🤖 AI Summary
This study identifies two novel adversarial vulnerabilities in audio-visual models: temporal invariance violation and cross-modal misalignment. To exploit the inherent temporal–modal coupling structure, we propose two potent attack paradigms—Temporal Invariance Attack (TIA) and Modality Misalignment Attack (MMA). Further, we introduce the first multimodal adaptive adversarial training framework tailored for audio–video joint modeling, integrating optimized perturbation generation with adversarial curriculum learning. On the Kinetics-Sounds benchmark, our attacks achieve state-of-the-art performance; under our defense, model robustness improves significantly while training efficiency increases by 37%. This work provides the first systematic characterization of the joint temporal–modal vulnerability mechanism in audio–visual models, establishing a new paradigm for multimodal robust learning and delivering practical tools for real-world deployment.
📝 Abstract
While audio-visual learning equips models with a richer understanding of the real world by leveraging multiple sensory modalities, this integration also introduces new vulnerabilities to adversarial attacks. In this paper, we present a comprehensive study of the adversarial robustness of audio-visual models, considering both temporal and modality-specific vulnerabilities. We propose two powerful adversarial attacks: 1) a temporal invariance attack that exploits the inherent temporal redundancy across consecutive time segments and 2) a modality misalignment attack that introduces incongruence between the audio and visual modalities. These attacks are designed to thoroughly assess the robustness of audio-visual models against diverse threats.
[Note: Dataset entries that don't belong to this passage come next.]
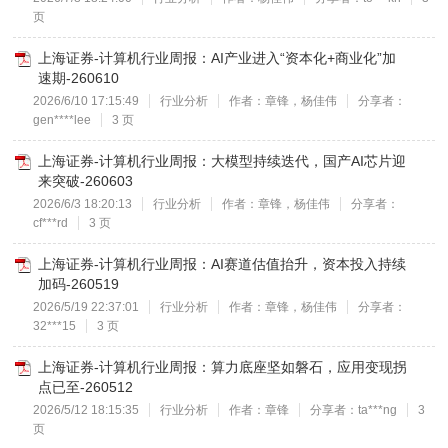
页
上海证券-计算机行业周报：AI产业进入“资本化+商业化”加
速期-260610
2026/6/10 17:15:49
行业分析
作者：章锋，杨佳伟
分享者：
gen****lee
3 页
上海证券-计算机行业周报：大模型持续迭代，国产AI芯片迎
来突破-260603
2026/6/3 18:20:13
行业分析
作者：章锋，杨佳伟
分享者：
cf***rd
3 页
上海证券-计算机行业周报：AI赛道估值抬升，资本投入持续
加码-260519
2026/5/19 22:37:01
行业分析
作者：章锋，杨佳伟
分享者：
32***15
3 页
上海证券-计算机行业周报：算力底座坚如磐石，应用变现拐
点已至-260512
2026/5/12 18:15:35
行业分析
作者：章锋
分享者：ta***ng
3
页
Furthermore, to defend against such attacks, we introduce a novel audio-visual adversarial training framework. This framework addresses key challenges in vanilla adversarial training by incorporating efficient adversarial perturbation crafting tailored to multi-modal data and an adversarial curriculum strategy. Extensive experiments in the Kinetics-Sounds dataset demonstrate that our proposed temporal and modality-based attacks in degrading model performance can achieve state-of-the-art performance, while our adversarial training defense largely improves the adversarial robustness as well as the adversarial training efficiency.